US Set to Impose 100% Tariff on All Chinese Imports in Major Escalation
In a significant escalation of trade tensions, US President Donald Trump announced on 10 October, 2025, that a new additional tariff of 100% will be imposed on all goods imported from China, effective from 1 November.
Simultaneously, the administration revealed stringent new controls on the export of 'all critical US-made software' to China. The new tariff measure will be superimposed on existing import duties, a move the administration stated would raise the total tariff rate on Chinese goods to '130% or higher'.
Comprehensive Tariff Measures
The policy applies universally to all Chinese imports. The stated scope includes consumer electronics, machinery and equipment, textiles, toys, and agricultural products, covering nearly the entirety of the US-China trade relationship, which recorded a total volume of approximately $500 billion in 2024.
President Trump indicated that the 1 November effective date could be brought forward to 'late October' if China were to further escalate its own measures, specifically citing a potential 'complete embargo' on rare earth exports.
The new 100% tariff will be stacked atop existing base tariffs, including a 10% retaliatory tariff and a 20% tariff related to fentanyl precursors, resulting in the cited total rate exceeding 130%.
While no exemptions were mentioned in the announcement, the US Department of Commerce is anticipated to grant temporary exclusions for certain 'strategically essential goods'. The process for businesses to apply for relief is expected to be stringent.

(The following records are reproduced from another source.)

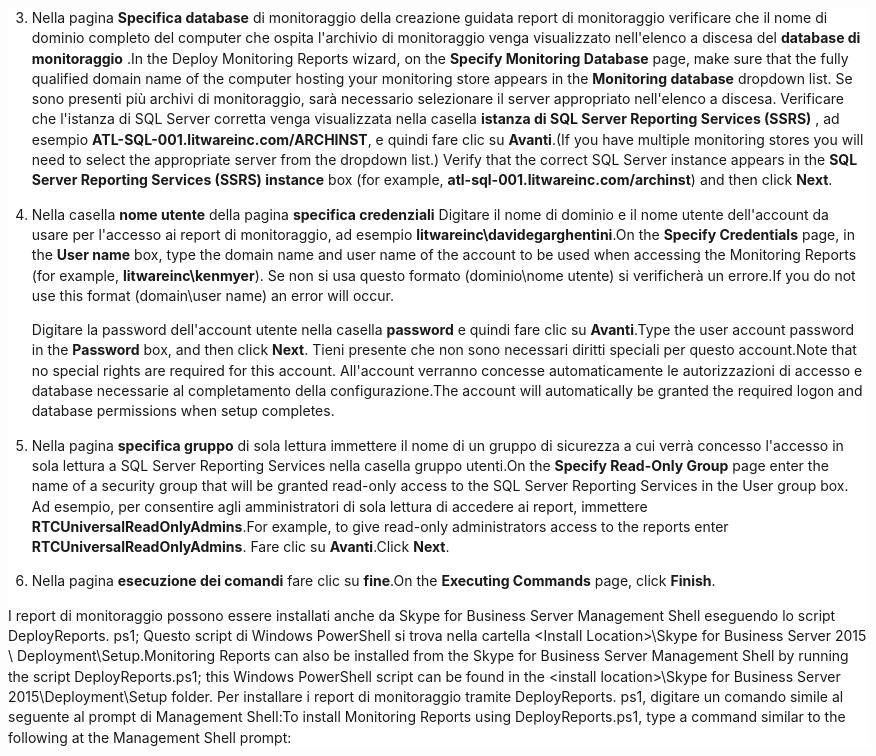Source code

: 3. <span data-ttu-id="a9ef3-130">Nella pagina **Specifica database** di monitoraggio della creazione guidata report di monitoraggio verificare che il nome di dominio completo del computer che ospita l'archivio di monitoraggio venga visualizzato nell'elenco a discesa del **database di monitoraggio** .</span><span class="sxs-lookup"><span data-stu-id="a9ef3-130">In the Deploy Monitoring Reports wizard, on the **Specify Monitoring Database** page, make sure that the fully qualified domain name of the computer hosting your monitoring store appears in the **Monitoring database** dropdown list.</span></span> <span data-ttu-id="a9ef3-131">Se sono presenti più archivi di monitoraggio, sarà necessario selezionare il server appropriato nell'elenco a discesa. Verificare che l'istanza di SQL Server corretta venga visualizzata nella casella **istanza di SQL Server Reporting Services (SSRS)** , ad esempio **ATL-SQL-001.litwareinc.com/ARCHINST**, e quindi fare clic su **Avanti**.</span><span class="sxs-lookup"><span data-stu-id="a9ef3-131">(If you have multiple monitoring stores you will need to select the appropriate server from the dropdown list.) Verify that the correct SQL Server instance appears in the **SQL Server Reporting Services (SSRS) instance** box (for example, **atl-sql-001.litwareinc.com/archinst**) and then click **Next**.</span></span>
    
4. <span data-ttu-id="a9ef3-132">Nella casella **nome utente** della pagina **specifica credenziali** Digitare il nome di dominio e il nome utente dell'account da usare per l'accesso ai report di monitoraggio, ad esempio **litwareinc\davidegarghentini**.</span><span class="sxs-lookup"><span data-stu-id="a9ef3-132">On the **Specify Credentials** page, in the **User name** box, type the domain name and user name of the account to be used when accessing the Monitoring Reports (for example, **litwareinc\kenmyer**).</span></span> <span data-ttu-id="a9ef3-133">Se non si usa questo formato (dominio\nome utente) si verificherà un errore.</span><span class="sxs-lookup"><span data-stu-id="a9ef3-133">If you do not use this format (domain\user name) an error will occur.</span></span>
    
    <span data-ttu-id="a9ef3-134">Digitare la password dell'account utente nella casella **password** e quindi fare clic su **Avanti**.</span><span class="sxs-lookup"><span data-stu-id="a9ef3-134">Type the user account password in the **Password** box, and then click **Next**.</span></span> <span data-ttu-id="a9ef3-135">Tieni presente che non sono necessari diritti speciali per questo account.</span><span class="sxs-lookup"><span data-stu-id="a9ef3-135">Note that no special rights are required for this account.</span></span> <span data-ttu-id="a9ef3-136">All'account verranno concesse automaticamente le autorizzazioni di accesso e database necessarie al completamento della configurazione.</span><span class="sxs-lookup"><span data-stu-id="a9ef3-136">The account will automatically be granted the required logon and database permissions when setup completes.</span></span>
    
5. <span data-ttu-id="a9ef3-137">Nella pagina **specifica gruppo** di sola lettura immettere il nome di un gruppo di sicurezza a cui verrà concesso l'accesso in sola lettura a SQL Server Reporting Services nella casella gruppo utenti.</span><span class="sxs-lookup"><span data-stu-id="a9ef3-137">On the **Specify Read-Only Group** page enter the name of a security group that will be granted read-only access to the SQL Server Reporting Services in the User group box.</span></span> <span data-ttu-id="a9ef3-138">Ad esempio, per consentire agli amministratori di sola lettura di accedere ai report, immettere **RTCUniversalReadOnlyAdmins**.</span><span class="sxs-lookup"><span data-stu-id="a9ef3-138">For example, to give read-only administrators access to the reports enter **RTCUniversalReadOnlyAdmins**.</span></span> <span data-ttu-id="a9ef3-139">Fare clic su **Avanti**.</span><span class="sxs-lookup"><span data-stu-id="a9ef3-139">Click **Next**.</span></span>
    
6. <span data-ttu-id="a9ef3-140">Nella pagina **esecuzione dei comandi** fare clic su **fine**.</span><span class="sxs-lookup"><span data-stu-id="a9ef3-140">On the **Executing Commands** page, click **Finish**.</span></span>
    
<span data-ttu-id="a9ef3-141">I report di monitoraggio possono essere installati anche da Skype for Business Server Management Shell eseguendo lo script DeployReports. ps1; Questo script di Windows PowerShell si trova nella cartella \<Install Location\>\Skype for Business Server 2015 \ Deployment\Setup.</span><span class="sxs-lookup"><span data-stu-id="a9ef3-141">Monitoring Reports can also be installed from the Skype for Business Server Management Shell by running the script DeployReports.ps1; this Windows PowerShell script can be found in the \<install location\>\Skype for Business Server 2015\Deployment\Setup folder.</span></span> <span data-ttu-id="a9ef3-142">Per installare i report di monitoraggio tramite DeployReports. ps1, digitare un comando simile al seguente al prompt di Management Shell:</span><span class="sxs-lookup"><span data-stu-id="a9ef3-142">To install Monitoring Reports using DeployReports.ps1, type a command similar to the following at the Management Shell prompt:</span></span>
  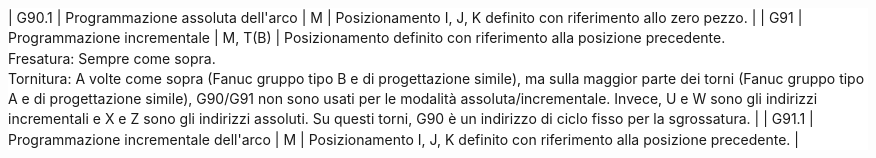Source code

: | G90.1          | Programmazione assoluta dell'arco                                                       | M       | Posizionamento I, J, K definito con riferimento allo zero pezzo.                                                                                                                                                                                                                                                                                                                                                                                                                                                                                                                                                                                                                                                                                                                                                                                                                                                                                                                                                                                                                                                                                                                                                                                                                                                                                                                                                                                                                                                                                                                                                                                                                                                                                                                                                                                                                     |
| G91            | Programmazione incrementale                                                             | M, T(B) | Posizionamento definito con riferimento alla posizione precedente.  <br>Fresatura: Sempre come sopra.  <br>Tornitura: A volte come sopra (Fanuc gruppo tipo B e di progettazione simile), ma sulla maggior parte dei torni (Fanuc gruppo tipo A e di progettazione simile), G90/G91 non sono usati per le modalità assoluta/incrementale. Invece, U e W sono gli indirizzi incrementali e X e Z sono gli indirizzi assoluti. Su questi torni, G90 è un indirizzo di ciclo fisso per la sgrossatura.                                                                                                                                                                                                                                                                                                                                                                                                                                                                                                                                                                                                                                                                                                                                                                                                                                                                                                                                                                                                                                                                                                                                                                                                                                                                                                                                                                                  |
| G91.1          | Programmazione incrementale dell'arco                                                   | M       | Posizionamento I, J, K definito con riferimento alla posizione precedente.                                                                                                                                                                                                                                                                                                                                                                                                                                                                                                                                                                                                                                                                                                                                                                                                                                                                                                                                                                                                                                                                                                                                                                                                                                                                                                                                                                                                                                                                                                                                                                                                                                                                                                                                                                                                           |
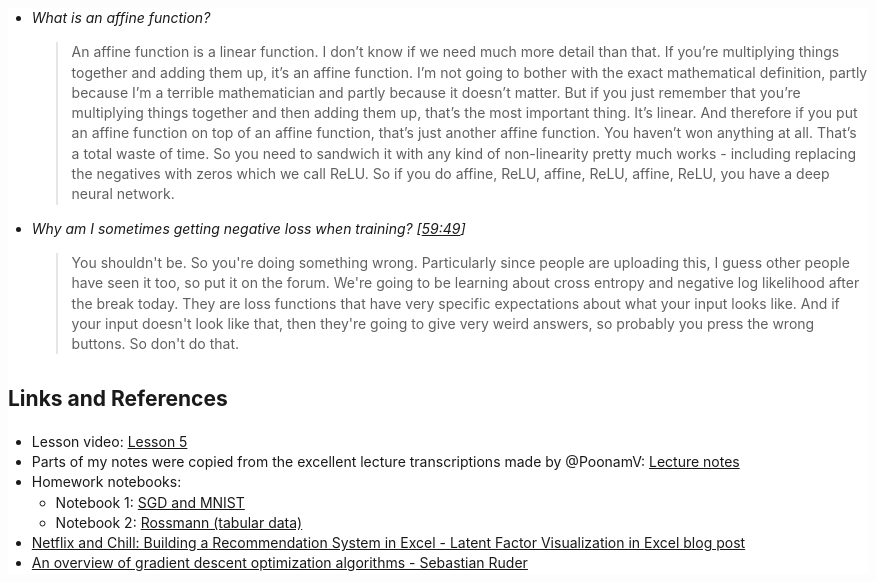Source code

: - _What is an affine function?_

  >An affine function is a linear function. I don’t know if we need much more detail than that. If you’re multiplying things together and adding them up, it’s an affine function. I’m not going to bother with the exact mathematical definition, partly because I’m a terrible mathematician and partly because it doesn’t matter. But if you just remember that you’re multiplying things together and then adding them up, that’s the most important thing. It’s linear. And therefore if you put an affine function on top of an affine function, that’s just another affine function. You haven’t won anything at all. That’s a total waste of time. So you need to sandwich it with any kind of non-linearity pretty much works - including replacing the negatives with zeros which we call ReLU. So if you do affine, ReLU, affine, ReLU, affine, ReLU, you have a deep neural network.
  
- _Why am I sometimes getting negative loss when training? [[59:49](https://youtu.be/uQtTwhpv7Ew?t=3589)]_

  > You shouldn't be. So you're doing something wrong. Particularly since people are uploading this, I guess other people have seen it too, so put it on the forum. We're going to be learning about cross entropy and negative log likelihood after the break today. They are loss functions that have very specific expectations about what your input looks like. And if your input doesn't look like that, then they're going to give very weird answers, so probably you press the wrong buttons. So don't do that.



## Links and References

- Lesson video: [Lesson 5](https://course.fast.ai/videos/?lesson=5)
- Parts of my notes were copied from the excellent lecture transcriptions made by @PoonamV: [Lecture notes](https://forums.fast.ai/t/deep-learning-lesson-5-notes/31298)
- Homework notebooks:
  - Notebook 1: [SGD and MNIST](https://nbviewer.jupyter.org/github/fastai/course-v3/blob/master/nbs/dl1/lesson5-sgd-mnist.ipynb)
  - Notebook 2: [Rossmann (tabular data)](https://nbviewer.jupyter.org/github/fastai/course-v3/blob/master/nbs/dl1/lesson5-rossmann.ipynb)
- [Netflix and Chill: Building a Recommendation System in Excel - Latent Factor Visualization in Excel blog post](https://towardsdatascience.com/netflix-and-chill-building-a-recommendation-system-in-excel-c69b33c914f4)
- [An overview of gradient descent optimization algorithms - Sebastian Ruder](http://ruder.io/optimizing-gradient-descent/)
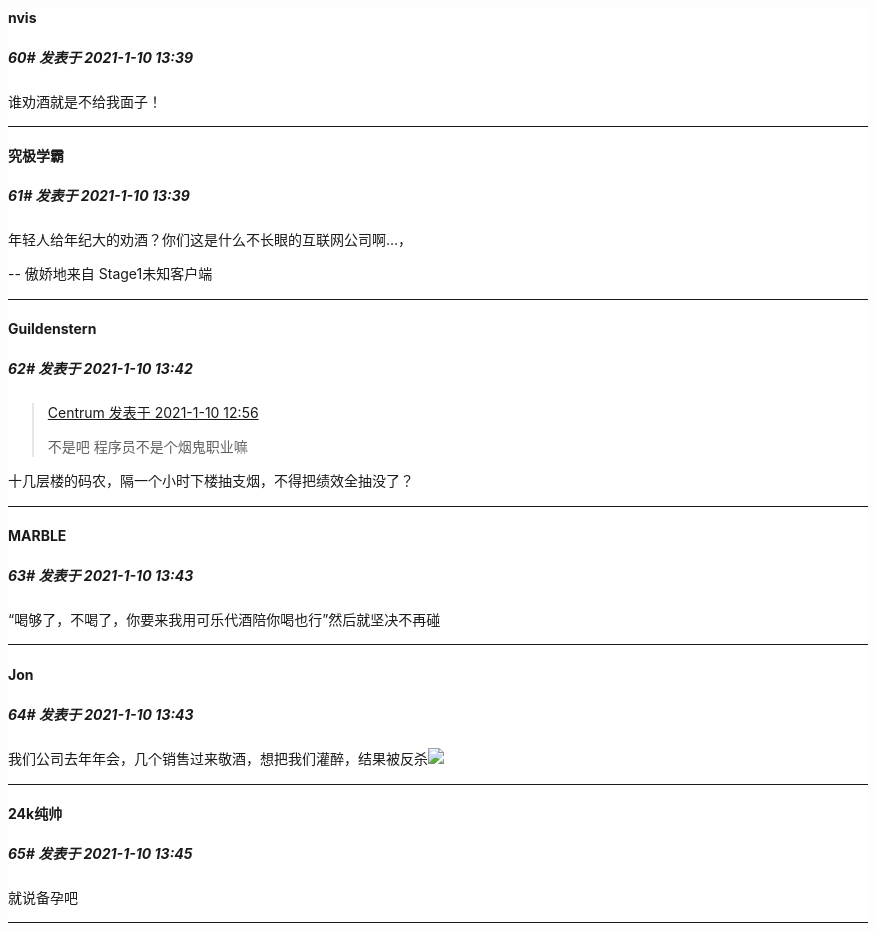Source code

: ####  nvis  
##### 60#       发表于 2021-1-10 13:39


谁劝酒就是不给我面子！


-----

####  究极学霸  
##### 61#       发表于 2021-1-10 13:39


年轻人给年纪大的劝酒？你们这是什么不长眼的互联网公司啊…，

 -- 傲娇地来自 Stage1未知客户端


-----

####  Guildenstern  
##### 62#       发表于 2021-1-10 13:42


<blockquote><a href="httphttps://bbs.saraba1st.com/2b/forum.php?mod=redirect&amp;goto=findpost&amp;pid=49991101&amp;ptid=1982114" target="_blank">Centrum 发表于 2021-1-10 12:56</a>

不是吧 程序员不是个烟鬼职业嘛</blockquote>
十几层楼的码农，隔一个小时下楼抽支烟，不得把绩效全抽没了？


-----

####  MARBLE  
##### 63#       发表于 2021-1-10 13:43


“喝够了，不喝了，你要来我用可乐代酒陪你喝也行”然后就坚决不再碰


-----

####  Jon  
##### 64#       发表于 2021-1-10 13:43


我们公司去年年会，几个销售过来敬酒，想把我们灌醉，结果被反杀<img src="https://static.saraba1st.com/image/smiley/face2017/067.png" referrerpolicy="no-referrer">


-----

####  24k纯帅  
##### 65#       发表于 2021-1-10 13:45


就说备孕吧


-----

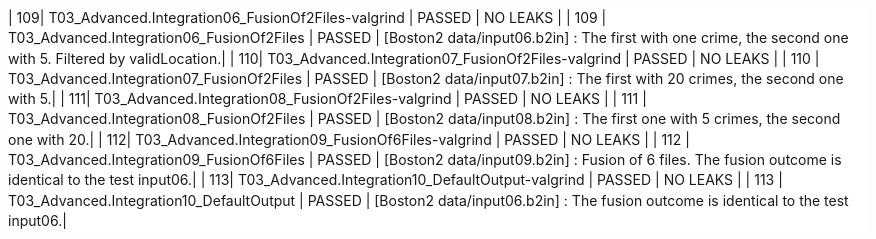 | 109| T03_Advanced.Integration06_FusionOf2Files-valgrind | PASSED | NO LEAKS |
| 109 | T03_Advanced.Integration06_FusionOf2Files | PASSED | [Boston2 data/input06.b2in] : The first with one crime, the second one with 5. Filtered by validLocation.|
| 110| T03_Advanced.Integration07_FusionOf2Files-valgrind | PASSED | NO LEAKS |
| 110 | T03_Advanced.Integration07_FusionOf2Files | PASSED | [Boston2 data/input07.b2in] : The first with 20 crimes, the second one with 5.|
| 111| T03_Advanced.Integration08_FusionOf2Files-valgrind | PASSED | NO LEAKS |
| 111 | T03_Advanced.Integration08_FusionOf2Files | PASSED | [Boston2 data/input08.b2in] : The first one with 5 crimes, the second one with 20.|
| 112| T03_Advanced.Integration09_FusionOf6Files-valgrind | PASSED | NO LEAKS |
| 112 | T03_Advanced.Integration09_FusionOf6Files | PASSED | [Boston2 data/input09.b2in] : Fusion of 6 files. The fusion outcome is identical to the test input06.|
| 113| T03_Advanced.Integration10_DefaultOutput-valgrind | PASSED | NO LEAKS |
| 113 | T03_Advanced.Integration10_DefaultOutput | PASSED | [Boston2 data/input06.b2in] : The fusion outcome is identical to the test input06.|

Expanded Software Export Controls
In a parallel technological move, the US will implement strict controls on 'any and key software' exports to China.
The controlled items specifically include US-developed operating systems, AI algorithms, cloud computing tools, semiconductor design software from firms such as Cadence and Synopsys, and enterprise-level software including Oracle databases and Microsoft Azure services.
The control mechanism will be an export licensing system, effectively prohibiting unauthorised software exports to Chinese entities, particularly those on the US Entity List. Restrictions will also extend to software updates and service support, with potential for retroactive application to already-installed US software.
The Bureau of Industry and Security (BIS) will enact these controls effective 1 November by amending the Export Administration Regulations (EAR), a process that could lead to China's designation as a 'high-risk destination'.
Recent Chinese Rare Earth Measures
On 9 October, China's Ministry of Commerce issued notices strengthening export controls on rare earth-related items and technologies.
The regulations impose controls on certain overseas rare earth items containing Chinese components and on related technologies. This requires foreign companies to obtain Chinese approval to export magnets containing Chinese rare earth elements or produced using Chinese technologies.
China holds a dominant position in the global rare earth sector, controlling approximately 70% of mining, 90% of separation and processing, and 93% of magnet manufacturing.
The Chinese rules have a broad reach, with some items subject to controls from 1st December, and others effective immediately. Furthermore, China stated it 'will not grant export licences in principle' for most military applications, while AI development with potential military uses will be 'reviewed on a case-by-case basis'.
US media and analysts have noted the vulnerability of semiconductor and AI supply chains. Joseph Hofer, Chief AI Officer at lobbying firm Monument Advocacy, commented: 'This is a genuine pain point for American AI companies,' highlighting challenges in bolstering domestic production.
Economic Analysis and Global Impact
Economic analysts suggest that from a certain threshold, further tariff hikes become counterproductive. There is a consensus within industry that once tariff rates climb into the 50% to 70% range, further increases lose practical economic significance. Excessively high duties typically result in costs being passed to domestic consumers, fuelling inflation, or forcing complex and costly realignments of global supply chains.
From an economic and trade perspective, Trump's aggressive tariff policy is inherently contradictory. America's unilateral trade protection measures not only violate World Trade Organisation rules but also render global supply chains 'more circuitous, complex and fragile'.
With the proposed implementation date of 1st November still ahead, significant uncertainty remains over the final form of these announced US policies and the subsequent response from international partners.